Not sure why the subject of postcranial pneumaticity has sneaked into a conversation on cranial mobility. So that’s a non sequitur.

Figure 1 Ichthyornis data. Note the butt joint between the pterygoid (brick red) and the palatine (strong blue), convergent with extant neognath birds.
Figure 2 Ichthyornis data. Note the butt joint between the pterygoid (brick red) and the palatine (strong blue), convergent with extant neognath birds. (see figure 3).

As noted yesterday,
Ichthyornis converges with crown birds in developing a deeply keeled sternum not present in other Cenozoic birds. The pterygoid-palatine joint happen to be mobile (Fig 1) by convergence. So no one is overturning bird family tree topology here, no matter what the headlines say. We are noting one more instance of convergence in a clade already noted for convergence. These Niobrara Sea birds presumably ate fish, so a little mobility in the beak could have helped with the bigger fish.

Benito et al 2022 continued,
“We recovered Janavis as the first-known well-represented member of Ichthyornithes other than Ichthyornis, clearly substantiating the persistence of the clade into the latest Cretaceous.”

Janavis is NOT well represented (Fig 1). So now we know Benito et al are capable of hyperbole.
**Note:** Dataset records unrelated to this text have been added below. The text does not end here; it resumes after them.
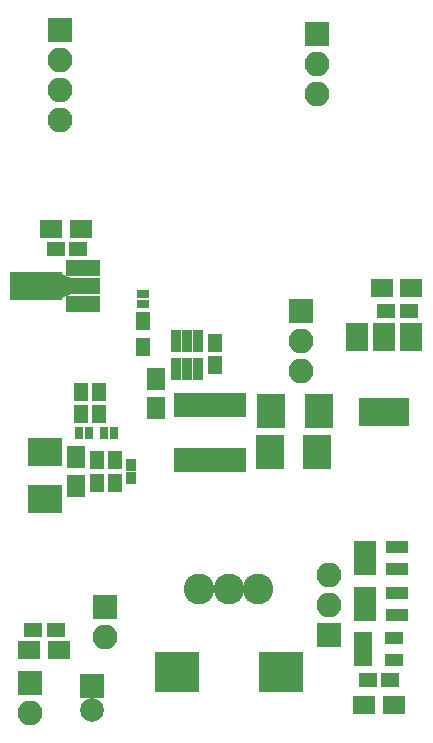
<source format=gbr>
G04 #@! TF.FileFunction,Soldermask,Bot*
%FSLAX46Y46*%
G04 Gerber Fmt 4.6, Leading zero omitted, Abs format (unit mm)*
G04 Created by KiCad (PCBNEW 4.0.7) date Sun Apr 15 17:53:05 2018*
%MOMM*%
%LPD*%
G01*
G04 APERTURE LIST*
%ADD10C,0.100000*%
%ADD11R,2.900000X2.400000*%
%ADD12R,1.650000X1.900000*%
%ADD13R,1.150000X1.600000*%
%ADD14R,1.900000X1.650000*%
%ADD15R,1.600000X1.150000*%
%ADD16R,2.400000X2.900000*%
%ADD17R,2.000000X2.000000*%
%ADD18C,2.000000*%
%ADD19R,2.100000X2.100000*%
%ADD20O,2.100000X2.100000*%
%ADD21R,0.900000X1.000000*%
%ADD22R,6.100000X2.000000*%
%ADD23R,0.800000X1.000000*%
%ADD24R,1.000000X0.800000*%
%ADD25R,1.300000X1.600000*%
%ADD26C,2.600000*%
%ADD27R,3.700000X3.400000*%
%ADD28R,1.960000X1.050000*%
%ADD29R,1.620000X1.000000*%
%ADD30R,2.900000X1.400000*%
%ADD31R,4.400000X2.400000*%
%ADD32R,0.900000X1.873000*%
%ADD33R,4.200000X2.400000*%
%ADD34R,1.900000X2.400000*%
G04 APERTURE END LIST*
D10*
D11*
X104950000Y-140300000D03*
X104950000Y-144300000D03*
D12*
X107650000Y-140700000D03*
X107650000Y-143200000D03*
D13*
X109350000Y-141000000D03*
X109350000Y-142900000D03*
X110950000Y-141000000D03*
X110950000Y-142900000D03*
X108050000Y-137100000D03*
X108050000Y-135200000D03*
X109550000Y-137100000D03*
X109550000Y-135200000D03*
D14*
X134500000Y-161700000D03*
X132000000Y-161700000D03*
D15*
X134200000Y-159600000D03*
X132300000Y-159600000D03*
D13*
X119400000Y-131050000D03*
X119400000Y-132950000D03*
D14*
X108000000Y-121400000D03*
X105500000Y-121400000D03*
D15*
X107800000Y-123100000D03*
X105900000Y-123100000D03*
D16*
X124000000Y-140300000D03*
X128000000Y-140300000D03*
X124150000Y-136850000D03*
X128150000Y-136850000D03*
D14*
X136000000Y-126400000D03*
X133500000Y-126400000D03*
D15*
X135800000Y-128350000D03*
X133900000Y-128350000D03*
D12*
X114400000Y-134100000D03*
X114400000Y-136600000D03*
D15*
X104000000Y-155400000D03*
X105900000Y-155400000D03*
D17*
X108950000Y-160150000D03*
D18*
X108950000Y-162150000D03*
D14*
X103650000Y-157100000D03*
X106150000Y-157100000D03*
D19*
X106250000Y-104580000D03*
D20*
X106250000Y-107120000D03*
X106250000Y-109660000D03*
X106250000Y-112200000D03*
D19*
X110050000Y-153460000D03*
D20*
X110050000Y-156000000D03*
D19*
X103700000Y-159860000D03*
D20*
X103700000Y-162400000D03*
D21*
X112250000Y-142550000D03*
X112250000Y-141450000D03*
D22*
X118950000Y-141000000D03*
X118950000Y-136300000D03*
D23*
X110850000Y-138700000D03*
X109950000Y-138700000D03*
X108750000Y-138700000D03*
X107850000Y-138700000D03*
D24*
X113300000Y-126900000D03*
X113300000Y-127800000D03*
D25*
X113300000Y-129200000D03*
X113300000Y-131400000D03*
D26*
X120550000Y-151900000D03*
X118050000Y-151900000D03*
X123050000Y-151900000D03*
D27*
X124950000Y-158900000D03*
X116150000Y-158900000D03*
D28*
X132050000Y-154150000D03*
X132050000Y-153200000D03*
X132050000Y-152250000D03*
X134750000Y-152250000D03*
X134750000Y-154150000D03*
X132050000Y-150250000D03*
X132050000Y-149300000D03*
X132050000Y-148350000D03*
X134750000Y-148350000D03*
X134750000Y-150250000D03*
D29*
X131940000Y-157000000D03*
X131940000Y-157950000D03*
X131940000Y-156050000D03*
X134560000Y-157950000D03*
X134560000Y-156050000D03*
D30*
X108210000Y-124750000D03*
X108210000Y-126250000D03*
X108210000Y-127750000D03*
D31*
X104250000Y-126250000D03*
D10*
G36*
X107175000Y-126950000D02*
X106025000Y-127450000D01*
X106025000Y-125050000D01*
X107175000Y-125550000D01*
X107175000Y-126950000D01*
X107175000Y-126950000D01*
G37*
D32*
X117000000Y-133262000D03*
X117000000Y-130900000D03*
X116050000Y-130900000D03*
X117950000Y-130900000D03*
X117950000Y-133262000D03*
X116050000Y-133262000D03*
D33*
X133700000Y-136900000D03*
D34*
X133700000Y-130600000D03*
X136000000Y-130600000D03*
X131400000Y-130600000D03*
D19*
X128050000Y-104960000D03*
D20*
X128050000Y-107500000D03*
X128050000Y-110040000D03*
D19*
X126644400Y-128333500D03*
D20*
X126644400Y-130873500D03*
X126644400Y-133413500D03*
D19*
X128993900Y-155790900D03*
D20*
X128993900Y-153250900D03*
X128993900Y-150710900D03*
M02*

</source>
In reality this genus is ‘scrappy’.

“Janavis confirms the presence of an anatomically neognathous palate in at least some Mesozoic non-crown ornithurines, suggesting that pterygoids similar to those of extant Galloanserae may be plesiomorphic for crown birds.”

Chickens do not nest with ducks in the LRT. They don’t even look like each other. So don’t pretend or announce they form a clade, even if your professor and outdated textbooks tell you so. If you want to know what sort of pterygoids are plesiomorphic for crown birds and which taxa had them, build your own LRT, which nests Rhynochetos (Fig 3) close to the base of Neognatha.

Figure 3. Rhynochetos, a basal neognath. Note the palatal view and the hinge-like pterygoid-palatine joint.
Figure 3. Rhynochetos, a basal neognath. Note the palatal view and the hinge-like pterygoid-palatine joint.

Benito et al 2022 conclude,
Our results, combined with recent evidence on the ichthyornithine palatine, overturn longstanding assumptions about the ancestral crown bird palate, and should prompt reevaluation of the purported galloanseran affinities of several bizarre early Cenozoic groups such as the ‘pseudotoothed birds’ (Pelagornithidae).”

That’s overreach and hyperbole. What Benito et al are forgetting is a little thing called ‘convergence’. Editors and referees are also culpable here. Adding taxa resolves this issue.

References
Benito J et al (4 co-authors) 2022. Cretaceous ornithurine supports a neognathous crown bird ancestor. Nature 612:100–105.